**Input material:**
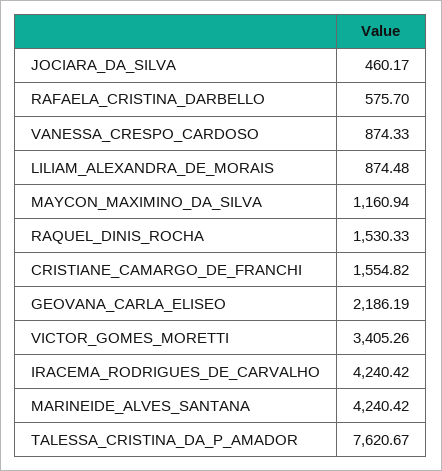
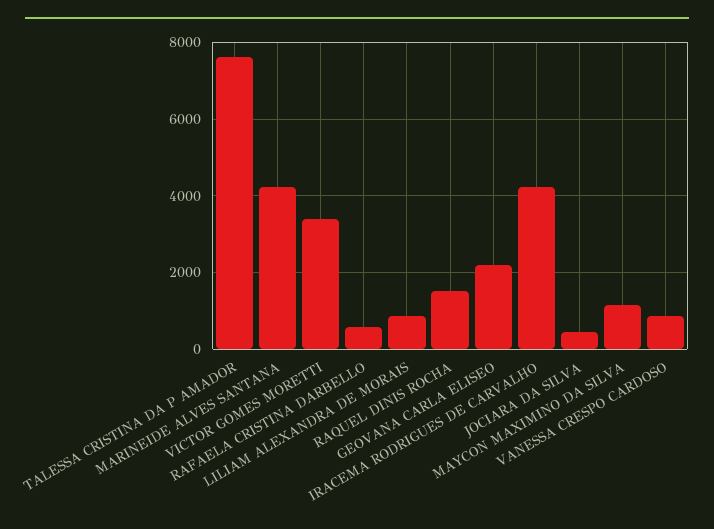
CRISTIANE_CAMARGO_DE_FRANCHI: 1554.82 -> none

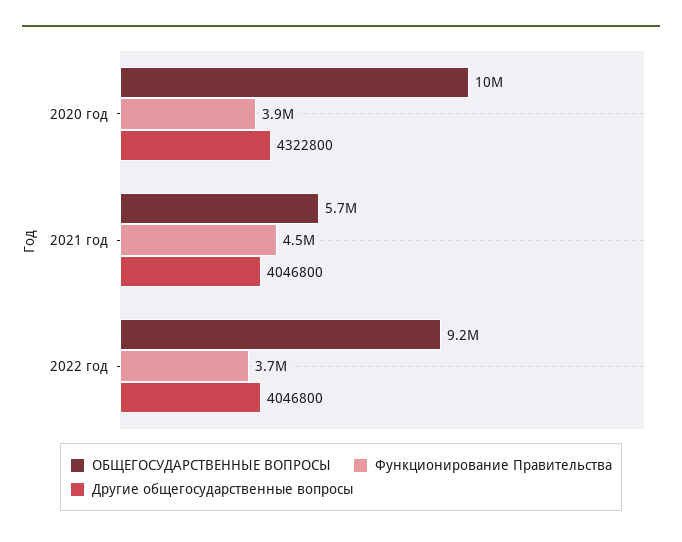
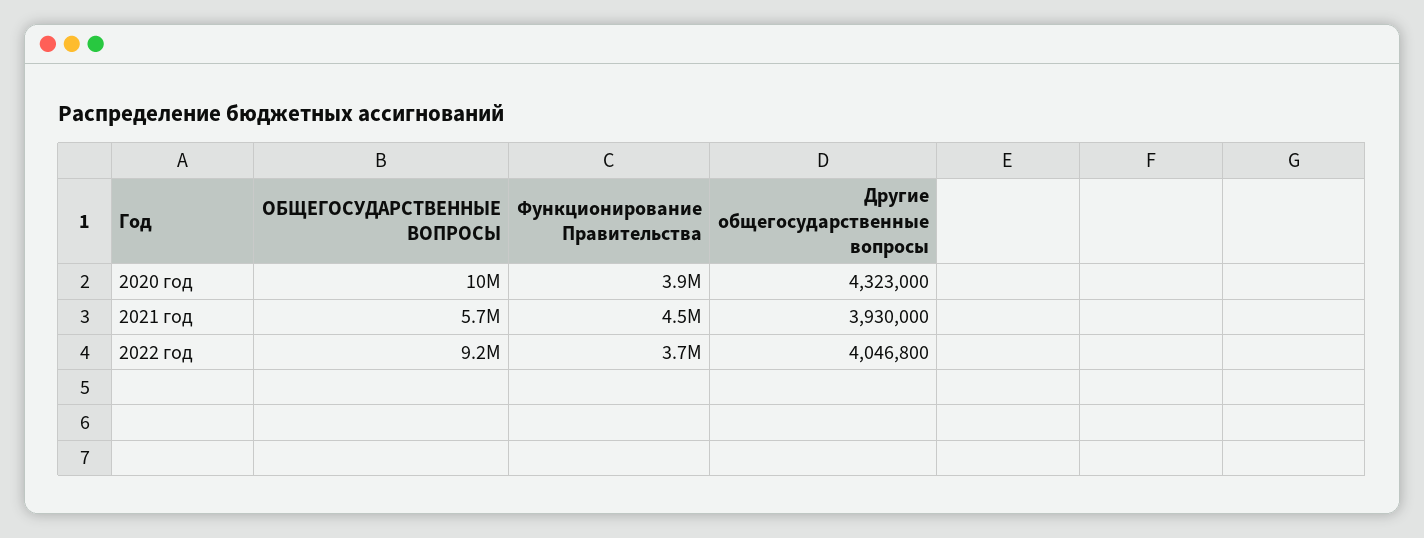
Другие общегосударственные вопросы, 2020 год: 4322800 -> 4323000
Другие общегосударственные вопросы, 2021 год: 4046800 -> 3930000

* * *

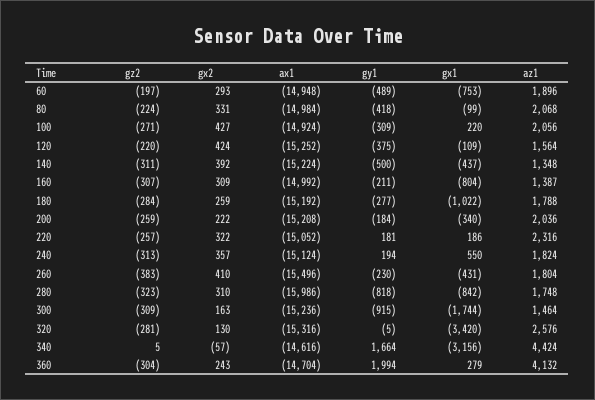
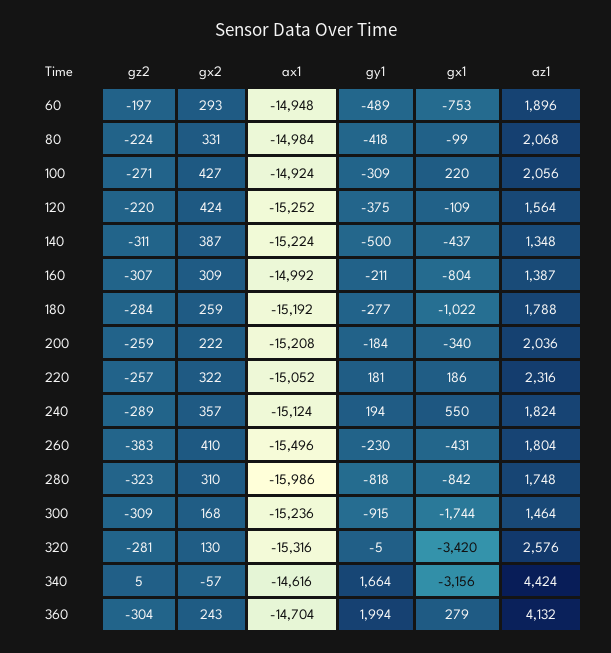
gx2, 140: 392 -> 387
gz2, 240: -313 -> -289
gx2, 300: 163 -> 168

---

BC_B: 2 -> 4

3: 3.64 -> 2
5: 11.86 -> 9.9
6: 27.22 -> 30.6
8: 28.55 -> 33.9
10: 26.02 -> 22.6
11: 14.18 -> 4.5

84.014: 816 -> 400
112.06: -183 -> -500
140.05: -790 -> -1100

**Your goal:** All that is needed is the exact run of lines above from the line containing "8: 28.55 -> 33.9" through the line containing "140.05: -790 -> -1100", both of them included.

**Result of this exercise:**
8: 28.55 -> 33.9
10: 26.02 -> 22.6
11: 14.18 -> 4.5

84.014: 816 -> 400
112.06: -183 -> -500
140.05: -790 -> -1100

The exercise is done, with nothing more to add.